Un nouveau terme est apparu récemment dans les médias : "illibéralisme".

Un mot qui est surtout redevenu tendance à cause du premier ministre Hongrois Viktor Orbán, qui l'utilise lui-même à la moindre occasion. Dans ses discours, le leader du Fidesz affirme régulièrement son opposition au libéralisme. Mais il utilise le terme dans son sens américain. Autrement dit, il fustige comme beaucoup d'autres le "wokisme", le "lobby LGBT", l'accueil des migrants, etc. En revanche, il ne s'oppose absolument pas au néolibéralisme lui-même, ni même au libéralisme contemporain1920.

Une rhétorique qu'on retrouve chez Giorgia Meloni21, présidente du parti fasciste italien Frères d'Italie. Élue présidente du conseil des ministres italien grâce à une coalition de centre droit libéral-fasciste, Meloni est également présidente du Parti des conservateurs et réformistes européens depuis 2020.

Aujourd'hui, on utilise le terme "démocratie illibérale" pour désigner tous les gouvernements qui maintiennent des élections, mais exercent dans les faits un pouvoir autoritaire réactionnaire. Ce qui inclue par exemple la Russie de Poutine, le Brésil de Bolsonaro ou l'Inde de Modi.

Les "démocraties" illibérales seraient des régimes en "dérive autoritaire" par leur rejet du libéralisme donc de la liberté. Ce qui permet de sous-entendre que la démocratie et la liberté économique constituent notre dernier rempart contre ce type de dictature. Un discours dans la continuité de la sacralisation et du détournement de ces concepts par le courant néolibéral.

*Données fournies*.
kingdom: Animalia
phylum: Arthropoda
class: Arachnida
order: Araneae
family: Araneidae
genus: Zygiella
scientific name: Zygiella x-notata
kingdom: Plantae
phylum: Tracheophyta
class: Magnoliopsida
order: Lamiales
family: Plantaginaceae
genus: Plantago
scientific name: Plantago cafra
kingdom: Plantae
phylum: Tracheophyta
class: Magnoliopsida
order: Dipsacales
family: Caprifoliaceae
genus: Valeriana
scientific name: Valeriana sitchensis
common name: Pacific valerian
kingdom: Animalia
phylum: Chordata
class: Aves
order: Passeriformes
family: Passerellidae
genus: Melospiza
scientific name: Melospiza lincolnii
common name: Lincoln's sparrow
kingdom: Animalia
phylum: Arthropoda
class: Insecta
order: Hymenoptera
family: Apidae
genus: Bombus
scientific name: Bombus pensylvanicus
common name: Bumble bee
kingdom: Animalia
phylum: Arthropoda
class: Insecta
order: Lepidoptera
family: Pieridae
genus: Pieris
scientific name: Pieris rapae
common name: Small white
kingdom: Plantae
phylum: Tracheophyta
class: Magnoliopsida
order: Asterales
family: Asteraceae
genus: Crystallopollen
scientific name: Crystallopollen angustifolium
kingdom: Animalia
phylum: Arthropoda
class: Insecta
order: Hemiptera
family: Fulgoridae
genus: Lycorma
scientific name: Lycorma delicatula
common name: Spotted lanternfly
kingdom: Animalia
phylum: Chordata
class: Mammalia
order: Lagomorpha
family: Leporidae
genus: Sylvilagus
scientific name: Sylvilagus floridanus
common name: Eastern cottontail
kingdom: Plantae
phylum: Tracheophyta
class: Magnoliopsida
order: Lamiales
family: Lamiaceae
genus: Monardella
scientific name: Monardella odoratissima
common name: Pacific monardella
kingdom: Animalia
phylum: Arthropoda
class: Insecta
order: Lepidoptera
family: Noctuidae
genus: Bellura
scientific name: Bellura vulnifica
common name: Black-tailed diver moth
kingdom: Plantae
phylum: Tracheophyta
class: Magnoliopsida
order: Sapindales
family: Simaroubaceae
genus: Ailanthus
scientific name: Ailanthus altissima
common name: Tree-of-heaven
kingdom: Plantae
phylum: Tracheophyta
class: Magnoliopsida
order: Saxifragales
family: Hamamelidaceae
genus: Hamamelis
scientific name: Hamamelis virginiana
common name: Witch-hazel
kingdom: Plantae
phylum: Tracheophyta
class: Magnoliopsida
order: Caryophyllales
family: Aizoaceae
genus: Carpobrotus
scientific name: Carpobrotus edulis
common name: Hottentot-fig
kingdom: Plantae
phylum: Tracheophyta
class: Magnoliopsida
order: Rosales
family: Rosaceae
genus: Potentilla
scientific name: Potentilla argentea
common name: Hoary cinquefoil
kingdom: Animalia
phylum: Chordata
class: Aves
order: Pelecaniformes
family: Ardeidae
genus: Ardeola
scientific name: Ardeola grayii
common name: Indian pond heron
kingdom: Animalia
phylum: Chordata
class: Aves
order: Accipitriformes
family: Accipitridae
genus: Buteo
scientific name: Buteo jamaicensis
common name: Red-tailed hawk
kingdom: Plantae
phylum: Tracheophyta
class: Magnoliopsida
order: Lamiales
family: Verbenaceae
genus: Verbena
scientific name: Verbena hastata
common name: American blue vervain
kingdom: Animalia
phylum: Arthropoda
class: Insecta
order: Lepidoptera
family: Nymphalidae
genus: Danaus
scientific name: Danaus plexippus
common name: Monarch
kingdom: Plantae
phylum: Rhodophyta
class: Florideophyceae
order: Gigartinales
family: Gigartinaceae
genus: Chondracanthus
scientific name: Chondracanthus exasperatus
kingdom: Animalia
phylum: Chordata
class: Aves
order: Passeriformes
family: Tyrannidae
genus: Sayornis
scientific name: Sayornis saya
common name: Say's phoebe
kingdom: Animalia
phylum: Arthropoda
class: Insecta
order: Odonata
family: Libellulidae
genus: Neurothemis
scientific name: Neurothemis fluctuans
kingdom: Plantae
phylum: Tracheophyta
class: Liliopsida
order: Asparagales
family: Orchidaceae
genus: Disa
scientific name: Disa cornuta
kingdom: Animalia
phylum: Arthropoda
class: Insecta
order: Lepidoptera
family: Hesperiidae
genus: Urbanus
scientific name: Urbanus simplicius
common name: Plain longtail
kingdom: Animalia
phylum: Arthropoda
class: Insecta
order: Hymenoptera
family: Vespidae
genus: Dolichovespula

*Consigne 1*.
Recopiez fidèlement les enregistrements, en commençant à leur toute première ligne et en vous arrêtant après la ligne qui contient "order: Dipsacales".
*Consigne 2*.
Prolongez l'extrait sur l'illibéralisme en reprenant juste après sa dernière phrase.
Les enregistrements n'ont aucun rapport avec l'extrait sur l'illibéralisme.

*Réponse attendue 1*.
kingdom: Animalia
phylum: Arthropoda
class: Arachnida
order: Araneae
family: Araneidae
genus: Zygiella
scientific name: Zygiella x-notata
kingdom: Plantae
phylum: Tracheophyta
class: Magnoliopsida
order: Lamiales
family: Plantaginaceae
genus: Plantago
scientific name: Plantago cafra
kingdom: Plantae
phylum: Tracheophyta
class: Magnoliopsida
order: Dipsacales

*Réponse attendue 2*.
Mais la question de la liberté en politique est bien plus complexe qu'une simple opposition libéralisme / illibéralisme. Il est primordial de déconstruire cette idée que le libéralisme, et en particulier le néolibéralisme seraient des incarnations de la liberté et de la démocratie. Les élections ne font pas la démocratie. En particulier quand le gouvernement en place détient, directement2223 ou indirectement24, le pouvoir médiatique.

Néolibéralisme et illibéralisme partagent une vision commune de la liberté : celle d'une non-ingérence (voir, d'une non-intervention) réservée à un groupe plus méritant. En Europe, la plupart des mouvements ouvertement néolibéraux se revendiquent de la tradition libérale classique. Nous avons déjà vu comment ils s'en sont détournés. Ils peuvent malgré tout faire appel à cette tradition en mettant en avant leur attachement à des libertés formelles (en particulier les Droits Humains). Cela ne signifie pas pour autant qu'ils cherchent réellement à les appliquer. Dans les faits, il arrive même régulièrement qu'ils s'y opposent.

L'illibéralisme se démarque en assumant son rejet de ces principes. Pour ce qui est de la liberté, la première différence profonde entre néolibéralisme et illibéralisme n'est donc pas factuelle, mais formelle.

Les lignes se brouillent et se mélangent entre deux camps politiques ayant une forte tendance à dévoyer les valeurs dont ils se réclament25. Il ne faut cependant pas forcer la comparaison. De nombreux autres éléments permettent de distinguer certains néolibéraux des illibéraux et des mouvements totalitaires en général. Des mouvements néolibéraux peuvent avoir des positions très différentes sur d'autres axes politiques. Il arrive même qu'ils s'opposent.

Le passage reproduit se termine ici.